CLIENT

Situation Interactive


TECHNOLOGIES

WordPress, PHP, JavaScript, SeatGeek API, Gravity Forms


YEAR

2023



The first Broadway revival of Funny Girl in nearly 60 years — and the production that tested every assumption about how flexible a site’s content architecture actually needs to be. Three lead actresses in 18 months, a full $16.5 million recoupment, SeatGeek-powered ticketing, and a national tour across 30+ cities, all running on the same WordPress platform without a rebuild.

Delivered as development lead at Situation Interactive.


Background

The cast transition that changed everything — and a platform that had to absorb it overnight.
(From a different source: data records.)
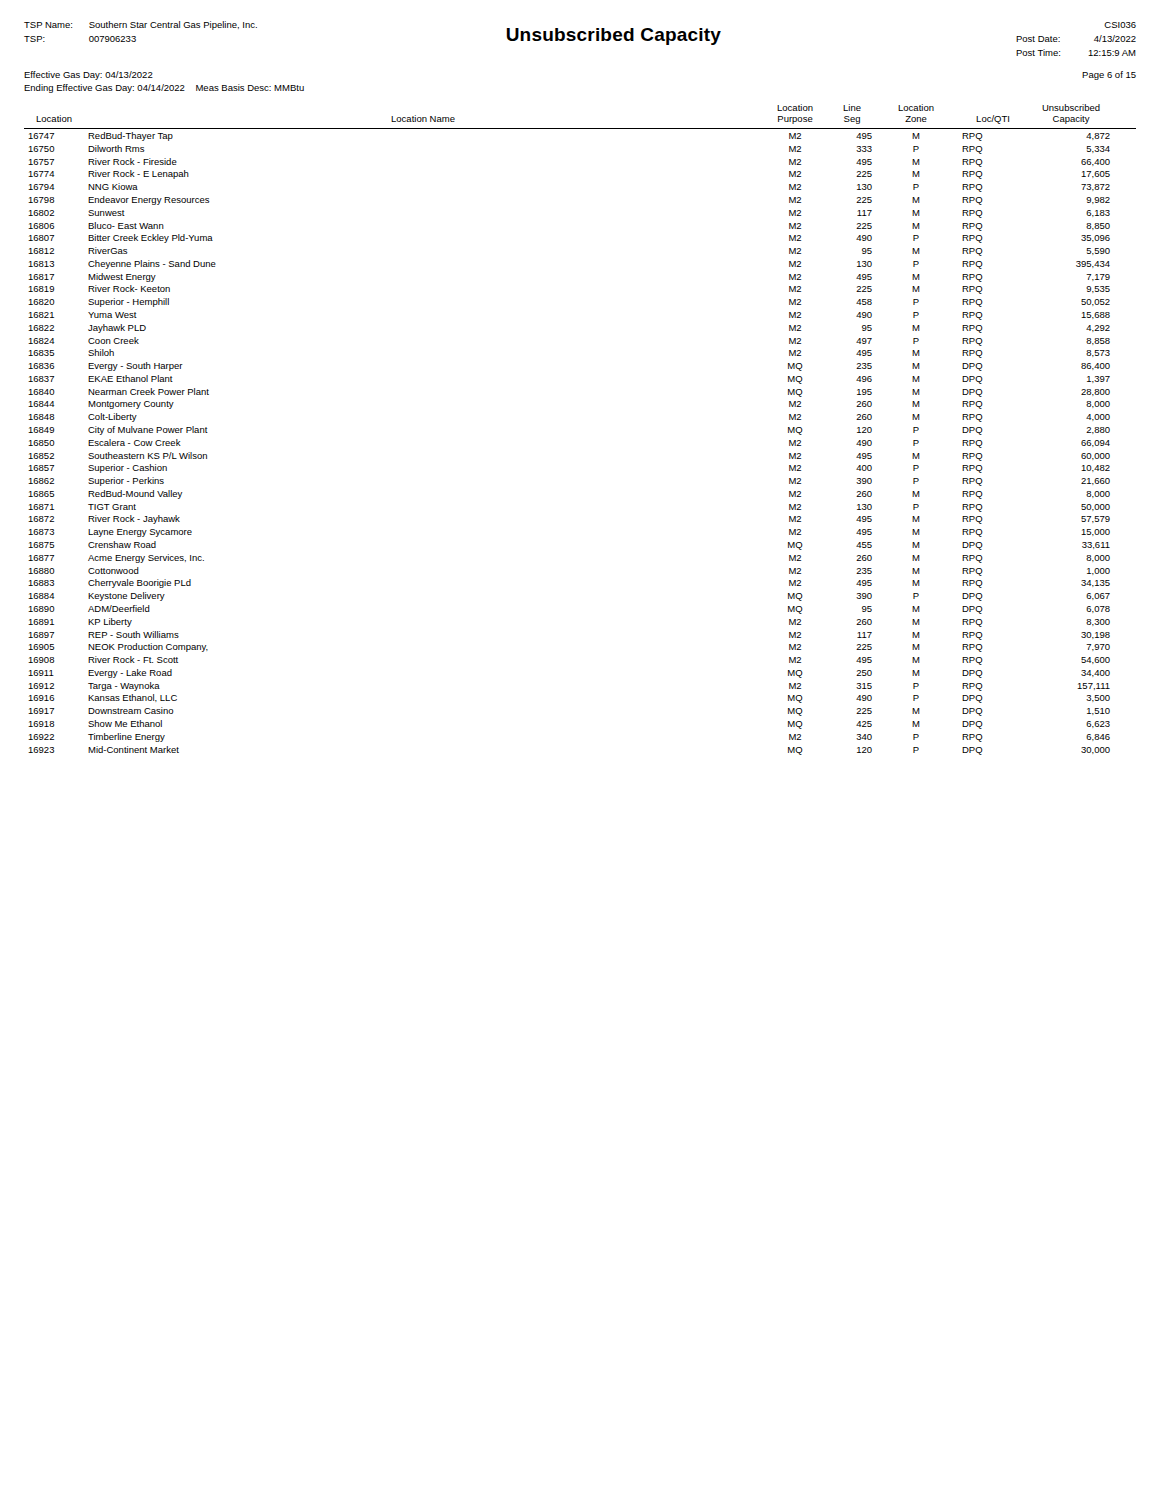| TSP Name: Southern Star Central Gas Pipeline, Inc. TSP: 007906233 | Unsubscribed Capacity | CSI036 Post Date: 4/13/2022 Post Time: 12:15:9 AM |
Effective Gas Day: 04/13/2022
Page 6 of 15
Ending Effective Gas Day: 04/14/2022 Meas Basis Desc: MMBtu
| Location | Location Name | Location Purpose | Line Seg | Location Zone | Loc/QTI | Unsubscribed Capacity |
| --- | --- | --- | --- | --- | --- | --- |
| 16747 | RedBud-Thayer Tap | M2 | 495 | M | RPQ | 4,872 |
| 16750 | Dilworth Rms | M2 | 333 | P | RPQ | 5,334 |
| 16757 | River Rock - Fireside | M2 | 495 | M | RPQ | 66,400 |
| 16774 | River Rock - E Lenapah | M2 | 225 | M | RPQ | 17,605 |
| 16794 | NNG Kiowa | M2 | 130 | P | RPQ | 73,872 |
| 16798 | Endeavor Energy Resources | M2 | 225 | M | RPQ | 9,982 |
| 16802 | Sunwest | M2 | 117 | M | RPQ | 6,183 |
| 16806 | Bluco- East Wann | M2 | 225 | M | RPQ | 8,850 |
| 16807 | Bitter Creek Eckley Pld-Yuma | M2 | 490 | P | RPQ | 35,096 |
| 16812 | RiverGas | M2 | 95 | M | RPQ | 5,590 |
| 16813 | Cheyenne Plains - Sand Dune | M2 | 130 | P | RPQ | 395,434 |
| 16817 | Midwest Energy | M2 | 495 | M | RPQ | 7,179 |
| 16819 | River Rock- Keeton | M2 | 225 | M | RPQ | 9,535 |
| 16820 | Superior - Hemphill | M2 | 458 | P | RPQ | 50,052 |
| 16821 | Yuma West | M2 | 490 | P | RPQ | 15,688 |
| 16822 | Jayhawk PLD | M2 | 95 | M | RPQ | 4,292 |
| 16824 | Coon Creek | M2 | 497 | P | RPQ | 8,858 |
| 16835 | Shiloh | M2 | 495 | M | RPQ | 8,573 |
| 16836 | Evergy - South Harper | MQ | 235 | M | DPQ | 86,400 |
| 16837 | EKAE Ethanol Plant | MQ | 496 | M | DPQ | 1,397 |
| 16840 | Nearman Creek Power Plant | MQ | 195 | M | DPQ | 28,800 |
| 16844 | Montgomery County | M2 | 260 | M | RPQ | 8,000 |
| 16848 | Colt-Liberty | M2 | 260 | M | RPQ | 4,000 |
| 16849 | City of Mulvane Power Plant | MQ | 120 | P | DPQ | 2,880 |
| 16850 | Escalera - Cow Creek | M2 | 490 | P | RPQ | 66,094 |
| 16852 | Southeastern KS P/L Wilson | M2 | 495 | M | RPQ | 60,000 |
| 16857 | Superior - Cashion | M2 | 400 | P | RPQ | 10,482 |
| 16862 | Superior - Perkins | M2 | 390 | P | RPQ | 21,660 |
| 16865 | RedBud-Mound Valley | M2 | 260 | M | RPQ | 8,000 |
| 16871 | TIGT Grant | M2 | 130 | P | RPQ | 50,000 |
| 16872 | River Rock - Jayhawk | M2 | 495 | M | RPQ | 57,579 |
| 16873 | Layne Energy Sycamore | M2 | 495 | M | RPQ | 15,000 |
| 16875 | Crenshaw Road | MQ | 455 | M | DPQ | 33,611 |
| 16877 | Acme Energy Services, Inc. | M2 | 260 | M | RPQ | 8,000 |
| 16880 | Cottonwood | M2 | 235 | M | RPQ | 1,000 |
| 16883 | Cherryvale Boorigie PLd | M2 | 495 | M | RPQ | 34,135 |
| 16884 | Keystone Delivery | MQ | 390 | P | DPQ | 6,067 |
| 16890 | ADM/Deerfield | MQ | 95 | M | DPQ | 6,078 |
| 16891 | KP Liberty | M2 | 260 | M | RPQ | 8,300 |
| 16897 | REP - South Williams | M2 | 117 | M | RPQ | 30,198 |
| 16905 | NEOK Production Company, | M2 | 225 | M | RPQ | 7,970 |
| 16908 | River Rock - Ft. Scott | M2 | 495 | M | RPQ | 54,600 |
| 16911 | Evergy - Lake Road | MQ | 250 | M | DPQ | 34,400 |
| 16912 | Targa - Waynoka | M2 | 315 | P | RPQ | 157,111 |
| 16916 | Kansas Ethanol, LLC | MQ | 490 | P | DPQ | 3,500 |
| 16917 | Downstream Casino | MQ | 225 | M | DPQ | 1,510 |
| 16918 | Show Me Ethanol | MQ | 425 | M | DPQ | 6,623 |
| 16922 | Timberline Energy | M2 | 340 | P | RPQ | 6,846 |
| 16923 | Mid-Continent Market | MQ | 120 | P | DPQ | 30,000 |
Funny Girl returned to Broadway in April 2022 at the August Wilson Theatre — the first revival since Barbra Streisand originated the role of Fanny Brice in 1964. Michael Mayer directed, Harvey Fierstein revised the book, and the production opened with Beanie Feldstein leading opposite Ramin Karimloo, Jane Lynch, and Jared Grimes. Anticipation was enormous, capitalization sat at $16.5 million, and public scrutiny arrived immediately. Then Feldstein departed in July 2022 and Lea Michele stepped into the role that September. Overnight, Funny Girl became the most talked-about show on Broadway. Ticket demand surged, press coverage exploded, and the site had to absorb all of it — new cast content, updated creative assets, restructured promotional hierarchies — without missing a beat. No other production I built required this kind of real-time content velocity.

The production recouped its full $16.5 million, closed after 599 performances on September 3, 2023, and launched a national tour the following week.


Implementation

Custom WordPress theme with SeatGeek ticketing integration, tour infrastructure, and a content layer built for rapid cast and production changes.
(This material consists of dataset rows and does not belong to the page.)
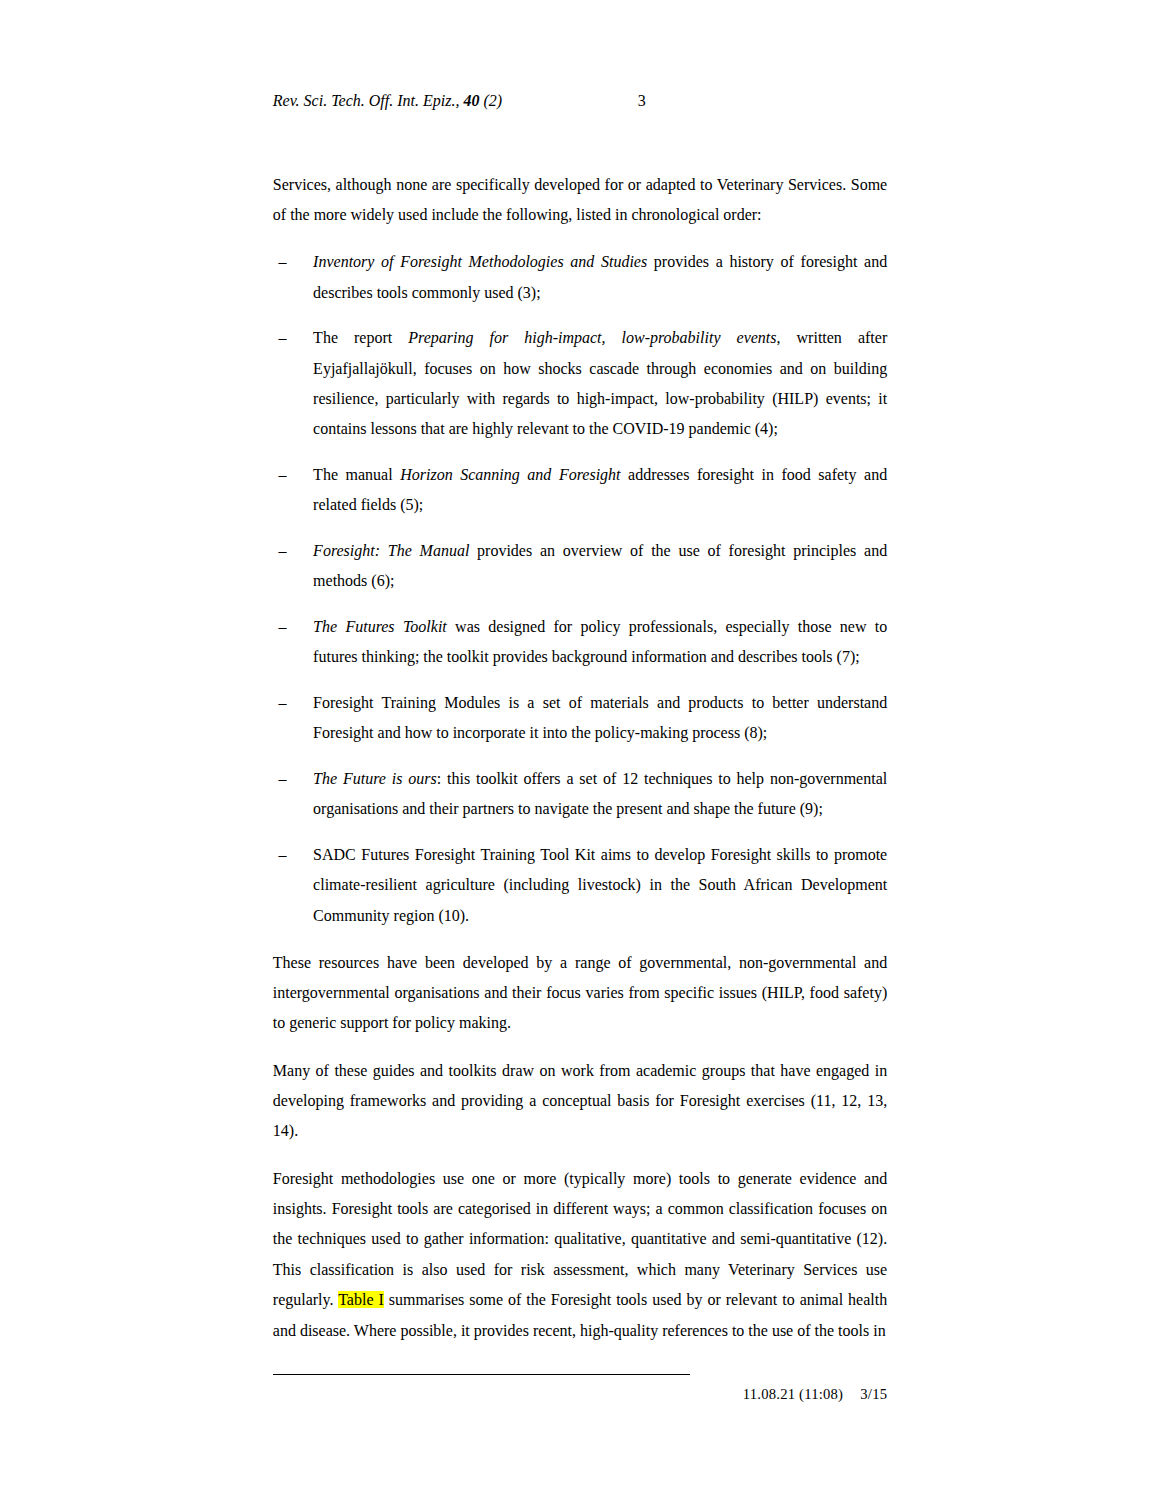Rev. Sci. Tech. Off. Int. Epiz., 40 (2) 3
Services, although none are specifically developed for or adapted to Veterinary Services. Some of the more widely used include the following, listed in chronological order:
Inventory of Foresight Methodologies and Studies provides a history of foresight and describes tools commonly used (3);
The report Preparing for high-impact, low-probability events, written after Eyjafjallajökull, focuses on how shocks cascade through economies and on building resilience, particularly with regards to high-impact, low-probability (HILP) events; it contains lessons that are highly relevant to the COVID-19 pandemic (4);
The manual Horizon Scanning and Foresight addresses foresight in food safety and related fields (5);
Foresight: The Manual provides an overview of the use of foresight principles and methods (6);
The Futures Toolkit was designed for policy professionals, especially those new to futures thinking; the toolkit provides background information and describes tools (7);
Foresight Training Modules is a set of materials and products to better understand Foresight and how to incorporate it into the policy-making process (8);
The Future is ours: this toolkit offers a set of 12 techniques to help non-governmental organisations and their partners to navigate the present and shape the future (9);
SADC Futures Foresight Training Tool Kit aims to develop Foresight skills to promote climate-resilient agriculture (including livestock) in the South African Development Community region (10).
These resources have been developed by a range of governmental, non-governmental and intergovernmental organisations and their focus varies from specific issues (HILP, food safety) to generic support for policy making.
Many of these guides and toolkits draw on work from academic groups that have engaged in developing frameworks and providing a conceptual basis for Foresight exercises (11, 12, 13, 14).
Foresight methodologies use one or more (typically more) tools to generate evidence and insights. Foresight tools are categorised in different ways; a common classification focuses on the techniques used to gather information: qualitative, quantitative and semi-quantitative (12). This classification is also used for risk assessment, which many Veterinary Services use regularly. Table I summarises some of the Foresight tools used by or relevant to animal health and disease. Where possible, it provides recent, high-quality references to the use of the tools in
11.08.21 (11:08)3/15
The SeatGeek-powered ticketing calendar represented the most mature version of the ticketing infrastructure I had been refining since Dear Evan Hansen — date selection, availability states, and direct purchase routing, all rendering the full schedule at the August Wilson Theatre. But what distinguished this build was the content architecture’s resilience under pressure. Structured custom fields for cast and creative profiles let the marketing team swap headshots, bios, and role assignments without developer involvement. When Feldstein left and Michele arrived, the transition on the site was seamless — new hero imagery, updated bios, restructured promotional content, all handled through the CMS within hours.

Tour infrastructure extended the platform after Broadway closing: a city-by-city schedule spanning 30+ venues, venue-specific ticketing through SeatGeek’s affiliate system, and a dedicated tour section with its own navigation and key art featuring Katerina McCrimmon and the touring cast. Geographic segmentation on newsletter signups fed audience data back for targeted tour-city campaigns. Cloudflare caching and Google Tag Manager instrumentation completed the stack.

The cast transition was the real stress test. A content architecture built for stability proved it could handle the most public lead-actress swap in recent Broadway history without any structural changes.


Results

Full recoupment, 599 performances, box office records, and a platform that carried the production from Broadway to a national tour.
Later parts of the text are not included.